Because the local creative industry lacks protection, innovators to lose substantial revenue to copyright theft and manipulation
Kampala- In a consultative meeting to discuss ratification of international copyright treaties, Ms Eleanor Nabwiso, an actress and film producer, discovered she would earn more money from her work if it had protection in other countries.
“We have sold and done projects without knowing our rights. Someone pays you Shs400,000 per day yet if the law was ratified, I would know I have the right to a certain kind of pay,” she says.
“The most I have spent on production is Shs60m for a movie. So imagine someone selling my movie at Shs1,000 and not even giving me Shs100,” she says.
Currently, the Copyright and Neighbouring Rights Act, 2006 protects literary, scientific and artistic works in Uganda.
International copyright treaties create a level playing field for the production and exchange of creative content by providing for mutual recognition and establishing of minimum standards.
However, Uganda is yet to sign such treaties, which according to Mr Robert Hooijer, a copyright consultant exposes creators to losses.
For this, he emphasises, the ratification must happen to help creators earn from the rapid growth in the digital space and the economic potential of the creative industry.

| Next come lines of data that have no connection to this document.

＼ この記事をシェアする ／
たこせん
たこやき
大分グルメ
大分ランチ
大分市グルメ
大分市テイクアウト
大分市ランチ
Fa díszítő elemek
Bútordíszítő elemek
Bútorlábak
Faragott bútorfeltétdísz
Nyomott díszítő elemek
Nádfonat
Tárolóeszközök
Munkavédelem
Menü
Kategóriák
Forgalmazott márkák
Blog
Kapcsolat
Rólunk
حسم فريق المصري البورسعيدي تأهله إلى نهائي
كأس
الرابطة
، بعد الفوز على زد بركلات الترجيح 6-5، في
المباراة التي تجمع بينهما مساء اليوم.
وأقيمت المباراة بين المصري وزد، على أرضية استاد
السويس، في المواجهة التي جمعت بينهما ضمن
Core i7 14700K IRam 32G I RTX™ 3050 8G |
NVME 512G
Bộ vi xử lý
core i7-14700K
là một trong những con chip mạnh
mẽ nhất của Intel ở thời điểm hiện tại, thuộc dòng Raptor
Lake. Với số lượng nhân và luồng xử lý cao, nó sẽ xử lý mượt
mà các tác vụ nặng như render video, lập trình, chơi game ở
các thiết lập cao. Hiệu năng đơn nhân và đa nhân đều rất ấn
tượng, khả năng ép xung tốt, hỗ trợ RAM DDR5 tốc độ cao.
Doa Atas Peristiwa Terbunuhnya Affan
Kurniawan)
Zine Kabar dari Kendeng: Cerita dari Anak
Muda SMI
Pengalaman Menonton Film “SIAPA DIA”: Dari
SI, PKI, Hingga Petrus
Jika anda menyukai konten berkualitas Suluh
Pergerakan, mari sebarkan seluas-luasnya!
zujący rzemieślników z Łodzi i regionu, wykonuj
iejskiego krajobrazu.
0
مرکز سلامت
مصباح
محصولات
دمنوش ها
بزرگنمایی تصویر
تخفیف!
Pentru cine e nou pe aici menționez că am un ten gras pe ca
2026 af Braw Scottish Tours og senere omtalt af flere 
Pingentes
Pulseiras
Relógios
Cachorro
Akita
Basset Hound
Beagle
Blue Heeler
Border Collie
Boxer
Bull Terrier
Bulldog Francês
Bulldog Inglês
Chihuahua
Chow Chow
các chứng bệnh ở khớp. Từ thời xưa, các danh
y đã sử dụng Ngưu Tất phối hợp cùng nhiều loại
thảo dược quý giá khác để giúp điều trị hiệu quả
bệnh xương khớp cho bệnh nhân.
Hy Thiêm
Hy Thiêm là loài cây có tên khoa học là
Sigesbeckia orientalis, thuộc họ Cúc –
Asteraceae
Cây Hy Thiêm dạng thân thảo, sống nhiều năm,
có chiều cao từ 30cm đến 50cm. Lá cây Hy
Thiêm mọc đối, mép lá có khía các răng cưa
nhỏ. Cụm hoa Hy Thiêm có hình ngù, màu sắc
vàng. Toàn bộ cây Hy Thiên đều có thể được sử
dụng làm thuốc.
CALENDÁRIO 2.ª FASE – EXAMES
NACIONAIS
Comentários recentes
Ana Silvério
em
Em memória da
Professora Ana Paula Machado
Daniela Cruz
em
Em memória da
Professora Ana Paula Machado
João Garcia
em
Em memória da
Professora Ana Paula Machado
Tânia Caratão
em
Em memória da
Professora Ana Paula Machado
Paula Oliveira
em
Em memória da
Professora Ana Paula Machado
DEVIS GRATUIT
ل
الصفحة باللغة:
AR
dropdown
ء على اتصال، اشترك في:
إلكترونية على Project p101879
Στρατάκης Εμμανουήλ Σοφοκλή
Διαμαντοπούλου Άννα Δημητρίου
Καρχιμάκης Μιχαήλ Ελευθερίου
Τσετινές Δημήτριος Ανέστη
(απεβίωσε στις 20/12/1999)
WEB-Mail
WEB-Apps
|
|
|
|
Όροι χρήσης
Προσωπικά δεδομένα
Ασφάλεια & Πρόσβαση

“If I am a Ugandan author, photographer or musician, at the moment in about 96 countries where digital work is happening, I am not protected,” he says, noting that copyright and related industries contribute between 5 and 10 per cent to gross domestic product in other countries.
In Kenya for instance, he estimates the creative industry to contribute about 5.7 per cent to GDP which in South Africa, the monetisation of copyrights in the creative industry has seen collections in music increase to Shs4.4 trillion per annum.
In Nigeria where the market is still young, collections are starting to grow at 40 per cent a year.